• [Task description]: Every entry is to be restated exactly; pictures are not part of the copy.
<<<<
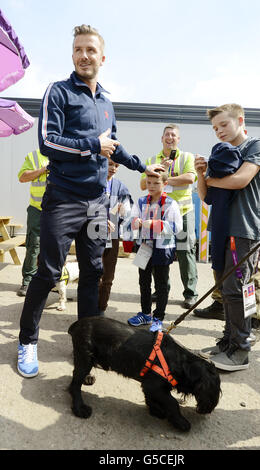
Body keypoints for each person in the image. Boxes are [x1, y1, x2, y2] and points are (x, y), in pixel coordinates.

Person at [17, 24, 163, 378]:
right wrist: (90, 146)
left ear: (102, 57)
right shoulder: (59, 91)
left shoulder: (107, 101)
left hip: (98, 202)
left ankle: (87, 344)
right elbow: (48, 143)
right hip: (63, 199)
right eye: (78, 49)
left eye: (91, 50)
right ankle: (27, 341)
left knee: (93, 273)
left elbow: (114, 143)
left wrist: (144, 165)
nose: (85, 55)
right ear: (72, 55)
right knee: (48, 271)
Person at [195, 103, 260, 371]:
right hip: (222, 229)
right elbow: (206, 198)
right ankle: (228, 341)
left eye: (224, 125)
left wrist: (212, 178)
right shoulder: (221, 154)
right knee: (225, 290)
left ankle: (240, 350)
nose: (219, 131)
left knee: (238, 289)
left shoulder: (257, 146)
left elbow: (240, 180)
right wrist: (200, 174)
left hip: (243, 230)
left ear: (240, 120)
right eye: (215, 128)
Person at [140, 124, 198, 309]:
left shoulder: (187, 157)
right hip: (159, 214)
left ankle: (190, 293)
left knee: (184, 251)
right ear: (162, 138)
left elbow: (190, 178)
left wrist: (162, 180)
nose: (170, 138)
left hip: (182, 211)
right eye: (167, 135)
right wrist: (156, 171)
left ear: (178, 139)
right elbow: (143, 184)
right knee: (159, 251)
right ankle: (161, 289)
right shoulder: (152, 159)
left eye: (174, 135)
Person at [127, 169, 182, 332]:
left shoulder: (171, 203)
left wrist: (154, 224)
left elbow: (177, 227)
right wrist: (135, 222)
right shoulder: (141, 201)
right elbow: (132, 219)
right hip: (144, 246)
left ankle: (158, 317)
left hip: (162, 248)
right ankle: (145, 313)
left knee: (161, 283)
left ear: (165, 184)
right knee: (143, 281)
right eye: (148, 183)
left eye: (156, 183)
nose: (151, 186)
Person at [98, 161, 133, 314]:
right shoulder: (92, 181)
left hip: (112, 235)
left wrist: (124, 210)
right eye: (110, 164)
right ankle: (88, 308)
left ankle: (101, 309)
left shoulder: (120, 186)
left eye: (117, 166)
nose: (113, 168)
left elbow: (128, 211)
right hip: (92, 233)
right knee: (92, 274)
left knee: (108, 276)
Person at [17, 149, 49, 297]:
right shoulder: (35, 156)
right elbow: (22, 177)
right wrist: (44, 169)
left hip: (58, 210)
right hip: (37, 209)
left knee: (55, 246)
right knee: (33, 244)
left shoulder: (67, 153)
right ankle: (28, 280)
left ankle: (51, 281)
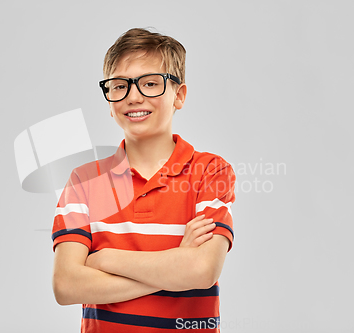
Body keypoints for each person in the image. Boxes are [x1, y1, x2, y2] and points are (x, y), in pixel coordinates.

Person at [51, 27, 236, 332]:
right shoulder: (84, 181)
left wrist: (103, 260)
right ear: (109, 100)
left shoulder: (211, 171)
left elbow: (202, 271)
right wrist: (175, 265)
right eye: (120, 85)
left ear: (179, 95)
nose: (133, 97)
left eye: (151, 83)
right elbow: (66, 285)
>>>>
• [Your solution]:
Body keypoints for each person in the image. Boxes are [x1, y1, x2, y2] and points are (x, y), in pixel coordinates.

Person at [17, 24, 163, 378]:
right wrist: (90, 146)
left ear: (102, 57)
right shoulder: (59, 91)
left shoulder: (107, 101)
left hip: (98, 202)
left ankle: (87, 344)
right elbow: (48, 143)
right hip: (63, 199)
right eye: (78, 49)
left eye: (91, 50)
right ankle: (27, 341)
left knee: (93, 273)
left elbow: (114, 143)
left wrist: (144, 165)
nose: (85, 55)
right ear: (72, 55)
right knee: (48, 271)
Person at [195, 103, 260, 371]:
right hip: (222, 229)
right elbow: (206, 198)
right ankle: (228, 341)
left eye: (224, 125)
left wrist: (212, 178)
right shoulder: (221, 154)
right knee: (225, 290)
left ankle: (240, 350)
nose: (219, 131)
left knee: (238, 289)
left shoulder: (257, 146)
left elbow: (240, 180)
right wrist: (200, 174)
left hip: (243, 230)
left ear: (240, 120)
right eye: (215, 128)
Person at [140, 124, 198, 309]:
left shoulder: (187, 157)
right hip: (159, 214)
left ankle: (190, 293)
left knee: (184, 251)
right ear: (162, 138)
left elbow: (190, 178)
left wrist: (162, 180)
nose: (170, 138)
left hip: (182, 211)
right eye: (167, 135)
right wrist: (156, 171)
left ear: (178, 139)
right elbow: (143, 184)
right knee: (159, 251)
right ankle: (161, 289)
right shoulder: (152, 159)
left eye: (174, 135)
Person at [127, 169, 182, 332]:
left shoulder: (171, 203)
left wrist: (154, 224)
left elbow: (177, 227)
right wrist: (135, 222)
right shoulder: (141, 201)
right elbow: (132, 219)
right hip: (144, 246)
left ankle: (158, 317)
left hip: (162, 248)
right ankle: (145, 313)
left knee: (161, 283)
left ear: (165, 184)
right knee: (143, 281)
right eye: (148, 183)
left eye: (156, 183)
nose: (151, 186)
Person at [98, 161, 133, 314]:
right shoulder: (92, 181)
left hip: (112, 235)
left wrist: (124, 210)
right eye: (110, 164)
right ankle: (88, 308)
left ankle: (101, 309)
left shoulder: (120, 186)
left eye: (117, 166)
nose: (113, 168)
left elbow: (128, 211)
right hip: (92, 233)
right knee: (92, 274)
left knee: (108, 276)
Person at [17, 149, 49, 297]:
right shoulder: (35, 156)
right elbow: (22, 177)
right wrist: (44, 169)
left hip: (58, 210)
right hip: (37, 209)
left knee: (55, 246)
right knee: (33, 244)
left shoulder: (67, 153)
right ankle: (28, 280)
left ankle: (51, 281)
Body keypoints for each person in the image. Boxes are [x1, y1, x2, y2] and points are (x, y), in pixel coordinates.

Person at [51, 27, 236, 332]:
right shoulder: (84, 181)
left wrist: (103, 260)
right ear: (109, 100)
left shoulder: (211, 171)
left elbow: (202, 271)
right wrist: (175, 265)
right eye: (120, 85)
left ear: (179, 95)
nose: (133, 97)
left eye: (151, 83)
right elbow: (66, 285)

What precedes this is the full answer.